(Reto a) Devuelve sin ningún cambio todas las líneas de los registros de transcripción de partituras, de la primera a la última.

(Texto seleccionado)
- - - - -
Tampoco la OTAN se convirtió en un instrumento de dominación estadounidense sobre sus socios europeos. Los desacuerdos se dieron desde un inicio, y la organización siempre estuvo lejos de ser el mecanismo automático de asistencia militar que tanto temían sus detractores. Así, y por señalar sólo algunas de las discrepancias más destacadas, en 1956 Estados Unidos se negó a apoyar la invasión franco-británica de Egipto, cuando los europeos un año antes no se habían adherido a la Doctrina Formosa, elaborada por la Administración Eisenhower, de defensa de Taiwán en caso de ser atacada por la República Popular China. En 1966 Francia se retiraba del mando integrado de la OTAN, culminando años de desencuentro mutuo. En 1973, en medio de la guerra del Yom Kippur, los europeos se negaron a colaborar con Estados Unidos en el puente aéreo a Israel. En 1979 lo europeos también se negaron a endurecer las sanciones contra la URSS tras su invasión de Afganistán, dejando sola a la Administración Carter.
- - - - -
(Reto b) Resume en dos oraciones el texto sobre la OTAN.

(Datos aportados)
- - - - -
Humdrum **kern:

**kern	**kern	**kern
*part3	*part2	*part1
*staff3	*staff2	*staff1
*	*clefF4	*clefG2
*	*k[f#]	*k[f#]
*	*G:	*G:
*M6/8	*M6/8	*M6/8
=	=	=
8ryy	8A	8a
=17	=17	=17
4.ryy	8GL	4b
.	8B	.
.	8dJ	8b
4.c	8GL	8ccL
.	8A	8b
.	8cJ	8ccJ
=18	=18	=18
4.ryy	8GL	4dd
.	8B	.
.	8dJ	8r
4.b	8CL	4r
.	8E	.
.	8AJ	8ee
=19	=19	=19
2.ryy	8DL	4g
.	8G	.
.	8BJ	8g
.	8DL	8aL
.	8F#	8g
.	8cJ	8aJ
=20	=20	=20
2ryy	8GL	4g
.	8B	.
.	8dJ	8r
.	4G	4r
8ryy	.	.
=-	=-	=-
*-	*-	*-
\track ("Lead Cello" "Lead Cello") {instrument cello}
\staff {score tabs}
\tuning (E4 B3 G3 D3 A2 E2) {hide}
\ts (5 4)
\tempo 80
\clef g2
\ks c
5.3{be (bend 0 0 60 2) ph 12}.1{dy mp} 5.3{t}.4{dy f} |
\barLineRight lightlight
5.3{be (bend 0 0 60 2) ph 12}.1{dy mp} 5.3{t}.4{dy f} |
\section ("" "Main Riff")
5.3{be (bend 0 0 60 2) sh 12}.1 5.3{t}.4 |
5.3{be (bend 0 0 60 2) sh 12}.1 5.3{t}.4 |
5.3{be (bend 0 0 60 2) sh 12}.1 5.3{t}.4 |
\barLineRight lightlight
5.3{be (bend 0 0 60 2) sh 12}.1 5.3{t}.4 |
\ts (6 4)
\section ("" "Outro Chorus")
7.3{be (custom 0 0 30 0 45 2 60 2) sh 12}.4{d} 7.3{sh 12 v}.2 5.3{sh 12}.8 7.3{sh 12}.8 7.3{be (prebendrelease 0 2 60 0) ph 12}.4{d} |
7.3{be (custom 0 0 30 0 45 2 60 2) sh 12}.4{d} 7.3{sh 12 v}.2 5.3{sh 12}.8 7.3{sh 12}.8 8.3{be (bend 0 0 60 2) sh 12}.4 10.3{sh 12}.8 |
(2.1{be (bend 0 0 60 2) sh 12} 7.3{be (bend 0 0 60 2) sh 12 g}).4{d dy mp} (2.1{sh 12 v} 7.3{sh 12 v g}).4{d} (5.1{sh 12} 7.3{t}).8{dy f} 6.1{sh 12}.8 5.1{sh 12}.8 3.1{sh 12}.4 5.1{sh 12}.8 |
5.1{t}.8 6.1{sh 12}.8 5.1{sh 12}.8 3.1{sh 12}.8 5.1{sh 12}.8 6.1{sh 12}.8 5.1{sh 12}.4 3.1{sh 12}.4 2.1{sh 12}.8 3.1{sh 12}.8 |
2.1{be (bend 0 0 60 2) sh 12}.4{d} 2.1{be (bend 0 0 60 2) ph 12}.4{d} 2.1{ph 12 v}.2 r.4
- - - - -
(Resultado esperado a)
Humdrum **kern:

**kern	**kern	**kern
*part3	*part2	*part1
*staff3	*staff2	*staff1
*	*clefF4	*clefG2
*	*k[f#]	*k[f#]
*	*G:	*G:
*M6/8	*M6/8	*M6/8
=	=	=
8ryy	8A	8a
=17	=17	=17
4.ryy	8GL	4b
.	8B	.
.	8dJ	8b
4.c	8GL	8ccL
.	8A	8b
.	8cJ	8ccJ
=18	=18	=18
4.ryy	8GL	4dd
.	8B	.
.	8dJ	8r
4.b	8CL	4r
.	8E	.
.	8AJ	8ee
=19	=19	=19
2.ryy	8DL	4g
.	8G	.
.	8BJ	8g
.	8DL	8aL
.	8F#	8g
.	8cJ	8aJ
=20	=20	=20
2ryy	8GL	4g
.	8B	.
.	8dJ	8r
.	4G	4r
8ryy	.	.
=-	=-	=-
*-	*-	*-
\track ("Lead Cello" "Lead Cello") {instrument cello}
\staff {score tabs}
\tuning (E4 B3 G3 D3 A2 E2) {hide}
\ts (5 4)
\tempo 80
\clef g2
\ks c
5.3{be (bend 0 0 60 2) ph 12}.1{dy mp} 5.3{t}.4{dy f} |
\barLineRight lightlight
5.3{be (bend 0 0 60 2) ph 12}.1{dy mp} 5.3{t}.4{dy f} |
\section ("" "Main Riff")
5.3{be (bend 0 0 60 2) sh 12}.1 5.3{t}.4 |
5.3{be (bend 0 0 60 2) sh 12}.1 5.3{t}.4 |
5.3{be (bend 0 0 60 2) sh 12}.1 5.3{t}.4 |
\barLineRight lightlight
5.3{be (bend 0 0 60 2) sh 12}.1 5.3{t}.4 |
\ts (6 4)
\section ("" "Outro Chorus")
7.3{be (custom 0 0 30 0 45 2 60 2) sh 12}.4{d} 7.3{sh 12 v}.2 5.3{sh 12}.8 7.3{sh 12}.8 7.3{be (prebendrelease 0 2 60 0) ph 12}.4{d} |
7.3{be (custom 0 0 30 0 45 2 60 2) sh 12}.4{d} 7.3{sh 12 v}.2 5.3{sh 12}.8 7.3{sh 12}.8 8.3{be (bend 0 0 60 2) sh 12}.4 10.3{sh 12}.8 |
(2.1{be (bend 0 0 60 2) sh 12} 7.3{be (bend 0 0 60 2) sh 12 g}).4{d dy mp} (2.1{sh 12 v} 7.3{sh 12 v g}).4{d} (5.1{sh 12} 7.3{t}).8{dy f} 6.1{sh 12}.8 5.1{sh 12}.8 3.1{sh 12}.4 5.1{sh 12}.8 |
5.1{t}.8 6.1{sh 12}.8 5.1{sh 12}.8 3.1{sh 12}.8 5.1{sh 12}.8 6.1{sh 12}.8 5.1{sh 12}.4 3.1{sh 12}.4 2.1{sh 12}.8 3.1{sh 12}.8 |
2.1{be (bend 0 0 60 2) sh 12}.4{d} 2.1{be (bend 0 0 60 2) ph 12}.4{d} 2.1{ph 12 v}.2 r.4

(Resultado esperado b) La OTAN no se convirtió en un instrumento de dominación estadounidense sobre sus socios europeos, y entre ellos hubo desacuerdos desde un inicio. Entre las discrepancias más destacadas figuran la negativa de Estados Unidos a apoyar la invasión franco-británica de Egipto en 1956, la retirada de Francia del mando integrado en 1966 y las negativas europeas a colaborar en el puente aéreo a Israel en 1973 y a endurecer las sanciones contra la URSS en 1979.